New National Insurance rates explained

New National Insurance rates explained

Boris Johnson last week revealed that National Insurance rates (NICs) will increase by 1.25 percentage points from April 2022.

Under the plans, employees, employers and the self-employed will see increases to their Class 1 and Class 4 NICs from April 2022. This will happen for one year.

From April 2023, NICs revert to current rates and that 1.25% extra is being collected as a new Health and Social Care Levy.
When the levy is introduced, it will be paid on all earned income. This means those working beyond state pension age will also need to pay the levy.

Dividend tax rates on shares will also increase by 1.25 percentage points.

Class 1 NICs are paid by employers and employees based on the salaries of the employees. Self-employed ‘sole traders’ pay Class 4 NICs based on their profits.

How new National Insurance rates work

The changes vary depending on how much you earn. The rules are different for employed workers and those who are sole traders.


Employers will be paying a new Class 1 basic rate of 15.05% from April 2022. It then reverts to 13.8% with an additional 1.25% (or 1.25p in the £1) being collected as the Health and Social Care Levy.


If you’re employed, you currently pay Class 1 contributions of 12% if your salary is between £9,568 and £50,000 per year. Your contributions will rise to 13.25%. Earnings over £50,000 currently attract an additional 2% levy and this rises to 3.25% from April 2022. After the changes, the rates will rise to 13.25% and 3.25%.

This is what new NICs you will pay depending on your salary:

  • £20,000 – will pay an extra £130 a year (£10.80 per month)
  • £30,000 – will pay an extra £255 a year (£21.25 per month)
  • £50,000 – will pay an extra £505 a year (£45.80 per month)
  • £80,000 – will pay an extra £880 a year (£73.33 per month)
  • £100,000 – will pay an extra £1,130 a year (£94.16 per month)

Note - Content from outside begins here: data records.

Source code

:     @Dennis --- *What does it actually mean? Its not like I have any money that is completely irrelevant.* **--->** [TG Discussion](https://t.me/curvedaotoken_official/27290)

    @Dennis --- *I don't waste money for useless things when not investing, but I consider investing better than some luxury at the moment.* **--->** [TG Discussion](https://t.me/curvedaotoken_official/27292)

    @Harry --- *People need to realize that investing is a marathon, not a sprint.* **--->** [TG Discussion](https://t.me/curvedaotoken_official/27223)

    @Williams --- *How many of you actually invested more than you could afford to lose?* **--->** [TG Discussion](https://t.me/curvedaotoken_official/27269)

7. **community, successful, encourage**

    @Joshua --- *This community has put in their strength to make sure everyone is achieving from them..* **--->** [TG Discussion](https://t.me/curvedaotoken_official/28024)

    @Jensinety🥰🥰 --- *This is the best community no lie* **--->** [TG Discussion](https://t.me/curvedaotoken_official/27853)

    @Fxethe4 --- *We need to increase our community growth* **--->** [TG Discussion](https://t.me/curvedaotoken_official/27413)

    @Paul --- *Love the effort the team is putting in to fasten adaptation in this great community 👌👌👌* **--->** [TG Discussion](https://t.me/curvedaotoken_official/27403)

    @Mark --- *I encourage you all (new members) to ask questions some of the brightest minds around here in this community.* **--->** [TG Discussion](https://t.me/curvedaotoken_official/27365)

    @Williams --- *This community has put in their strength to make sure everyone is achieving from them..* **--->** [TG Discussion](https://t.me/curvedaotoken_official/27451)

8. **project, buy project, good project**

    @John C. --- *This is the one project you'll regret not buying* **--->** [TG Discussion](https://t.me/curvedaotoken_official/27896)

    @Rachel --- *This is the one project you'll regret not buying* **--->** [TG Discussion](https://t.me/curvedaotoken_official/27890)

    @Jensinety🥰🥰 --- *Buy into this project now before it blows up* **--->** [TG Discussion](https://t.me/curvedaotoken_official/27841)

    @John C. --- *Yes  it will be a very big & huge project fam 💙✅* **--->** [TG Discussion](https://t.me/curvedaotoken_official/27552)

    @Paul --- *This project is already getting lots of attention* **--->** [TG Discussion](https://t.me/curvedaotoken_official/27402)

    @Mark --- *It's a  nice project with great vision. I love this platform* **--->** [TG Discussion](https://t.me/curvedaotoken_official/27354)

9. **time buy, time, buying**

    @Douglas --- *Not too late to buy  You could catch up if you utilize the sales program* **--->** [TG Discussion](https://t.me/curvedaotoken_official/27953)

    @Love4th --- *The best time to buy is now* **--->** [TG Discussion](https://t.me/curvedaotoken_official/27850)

Self-employed people who pay Class 4 NICs currently pay a rate of 9% of profits between £9,568 to £50,270. Beyond that ceiling, there is an additional 2% levy. From April 2022 this increases to 10.35% and the additional levy for profits above £50,270 increases to 3.25%.

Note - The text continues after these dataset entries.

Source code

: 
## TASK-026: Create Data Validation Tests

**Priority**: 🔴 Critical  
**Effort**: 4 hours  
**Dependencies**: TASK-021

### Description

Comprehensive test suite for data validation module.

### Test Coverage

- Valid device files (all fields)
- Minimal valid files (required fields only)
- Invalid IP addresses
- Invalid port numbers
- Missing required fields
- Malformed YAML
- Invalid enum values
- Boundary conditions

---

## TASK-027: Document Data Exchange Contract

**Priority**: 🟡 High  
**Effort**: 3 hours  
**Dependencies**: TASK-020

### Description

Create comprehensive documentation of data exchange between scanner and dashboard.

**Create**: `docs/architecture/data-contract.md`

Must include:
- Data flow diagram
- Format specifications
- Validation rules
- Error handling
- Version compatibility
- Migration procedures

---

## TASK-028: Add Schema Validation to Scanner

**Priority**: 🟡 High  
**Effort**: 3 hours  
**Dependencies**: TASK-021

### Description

Class 2 NICs for the self-employed are not affected by the new rates.

Directors and dividends

Shareholders and directors paid from dividends will also see an increase in dividend rates. From April 2022, the basic rate increases from 7.5% to 8.75%. The higher rates increases from 32.5% to 33.75%.


Landlords will not be affected by the increase, unless they operate via a limited company. If you are limited, then your dividend tax rates will be increasing from April 2022.

Health and Social Care Levy explained

At the moment, employers, employees and the self-employed pay NICs and these funds are used for benefits and pensions. This includes basic state pension and contribution-based jobseeker’s allowances. Income taxes are used for other government spending, such as health.

NICs are increasing by 1.25 percentage points from April 2022 to provide extra funding for health and social care. These contributions will be ring fenced by government for that care.

From April 2023, a whole new levy is being introduced called the Health and Social Care Levy. That is when the 1.25% additional contributions will be collected under the banner of a levy.

It still means you’ll be paying more in contributions. Presumably, the decision to collect the extra contributions under NICs next year is because it will take time to set up the Health and Social Care Levy.